* [The task] Transcribe every line from the one containing "sont chargés dans la Loge de considérer" through the end of the records below, exactly, but not the pictures.
BEGIN
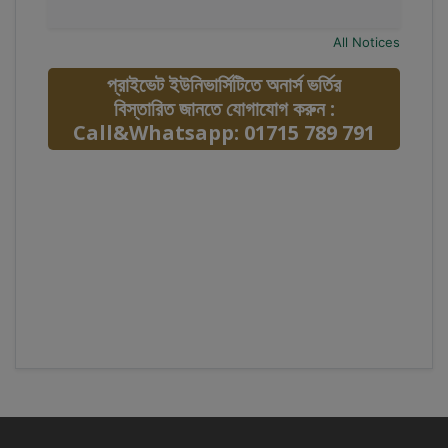
All Notices
প্রাইভেট ইউনিভার্সিটিতে অনার্স ভর্তির
বিস্তারিত জানতে যোগাযোগ করুন :
Call&Whatsapp: 01715 789 791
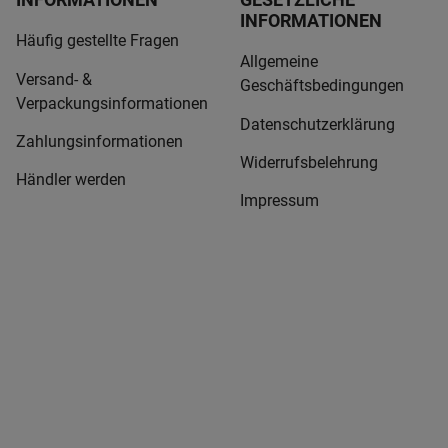
INFORMATIONEN
Häufig gestellte Fragen
Allgemeine
Versand- &
Geschäftsbedingungen
Verpackungsinformationen
Datenschutzerklärung
Zahlungsinformationen
Widerrufsbelehrung
Händler werden
Impressum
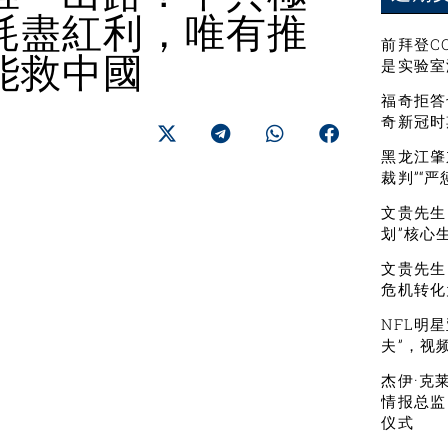
耗盡紅利，唯有推
前拜登C
能救中國
是实验室
福奇拒答
奇新冠时
黑龙江肇
裁判”“
文贵先生：
划”核心
文贵先生
危机转化
NFL明
夫”，视
杰伊·克
情报总监
仪式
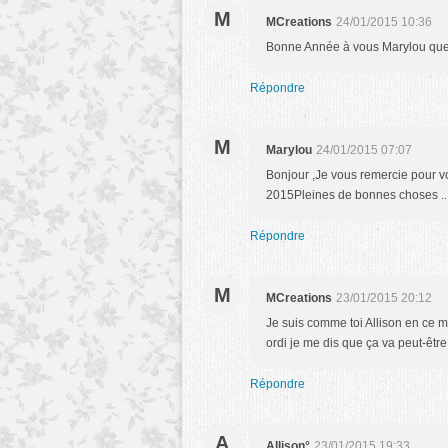
M
MCreations
24/01/2015 10:36
Bonne Année à vous Marylou que 
Répondre
M
Marylou
24/01/2015 07:07
Bonjour ,Je vous remercie pour 
2015Pleines de bonnes choses .
Répondre
M
MCreations
23/01/2015 20:12
Je suis comme toi Allison en ce m
ordi je me dis que ça va peut-être
Répondre
A
Allison°
23/01/2015 19:33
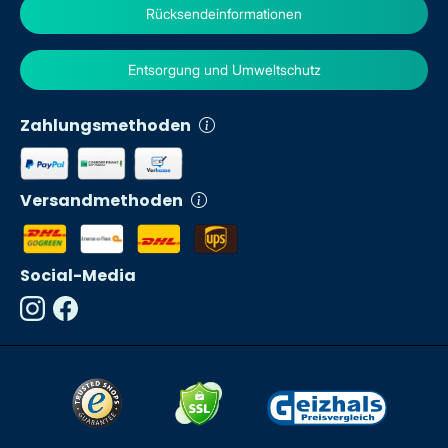
Rücksendeinformationen
Entsorgung und Umweltschutz
Zahlungsmethoden
Versandmethoden
Social-Media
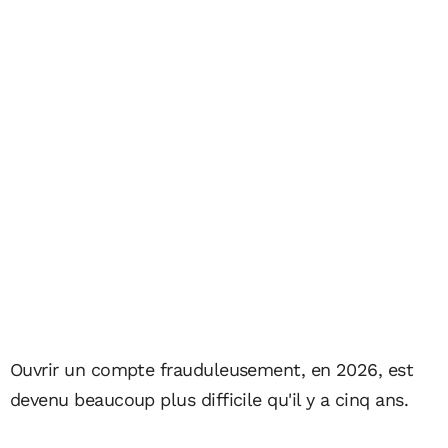
Ouvrir un compte frauduleusement, en 2026, est
devenu beaucoup plus difficile qu'il y a cinq ans.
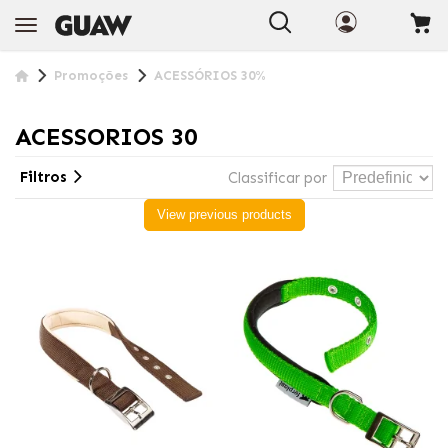
Promoções
ACESSÓRIOS 30%
ACESSORIOS 30
Filtros
Classificar por
View previous products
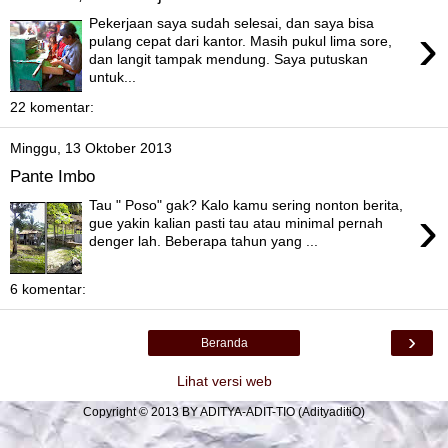
Pekerjaan saya sudah selesai, dan saya bisa
›
pulang cepat dari kantor. Masih pukul lima sore,
dan langit tampak mendung. Saya putuskan
untuk...
22 komentar:
Minggu, 13 Oktober 2013
Pante Imbo
Tau " Poso" gak? Kalo kamu sering nonton berita,
›
gue yakin kalian pasti tau atau minimal pernah
denger lah. Beberapa tahun yang ...
6 komentar:
›
Beranda
Lihat versi web
Copyright © 2013 BY ADITYA-ADIT-TIO (AdityaditiO)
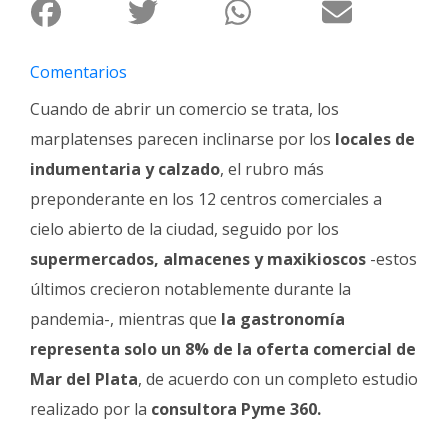
Fúnebres
Comentarios
Cuando de abrir un comercio se trata, los
marplatenses parecen inclinarse por los
locales de
indumentaria y calzado
, el rubro más
preponderante en los 12 centros comerciales a
cielo abierto de la ciudad, seguido por los
supermercados, almacenes y maxikioscos
-estos
últimos crecieron notablemente durante la
pandemia-, mientras que
la gastronomía
representa solo un 8% de la oferta comercial de
Mar del Plata
, de acuerdo con un completo estudio
realizado por la
consultora Pyme 360.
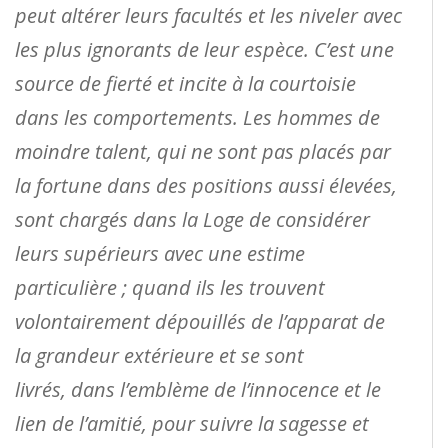
peut altérer leurs facultés et les niveler avec
les plus ignorants de leur espèce. C’est une
source de fierté et incite à la courtoisie
dans les comportements. Les hommes de
moindre talent, qui ne sont pas placés par
la fortune dans des positions aussi élevées,
sont chargés dans la Loge de considérer
leurs supérieurs avec une estime
particulière ; quand ils les trouvent
volontairement dépouillés de l’apparat de
la grandeur extérieure et se sont
livrés, dans l’emblème de l’innocence et le
lien de l’amitié, pour suivre la sagesse et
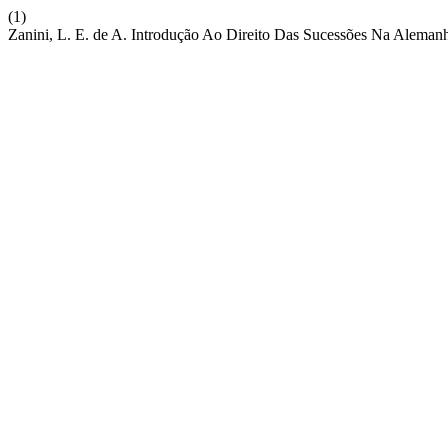
(1)
Zanini, L. E. de A. Introdução Ao Direito Das Sucessões Na Aleman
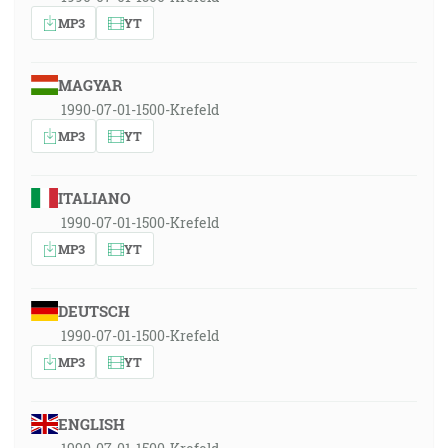
MP3
YT
MAGYAR
1990-07-01-1500-Krefeld
MP3
YT
ITALIANO
1990-07-01-1500-Krefeld
MP3
YT
DEUTSCH
1990-07-01-1500-Krefeld
MP3
YT
ENGLISH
END
* [Solution]
sont chargés dans la Loge de considérer
leurs supérieurs avec une estime
particulière ; quand ils les trouvent
volontairement dépouillés de l’apparat de
la grandeur extérieure et se sont
livrés, dans l’emblème de l’innocence et le
lien de l’amitié, pour suivre la sagesse et
(1)
Zanini, L. E. de A. Introdução Ao Direito Das Sucessões Na Aleman
MP3
YT
MAGYAR
1990-07-01-1500-Krefeld
MP3
YT
ITALIANO
1990-07-01-1500-Krefeld
MP3
YT
DEUTSCH
1990-07-01-1500-Krefeld
MP3
YT
ENGLISH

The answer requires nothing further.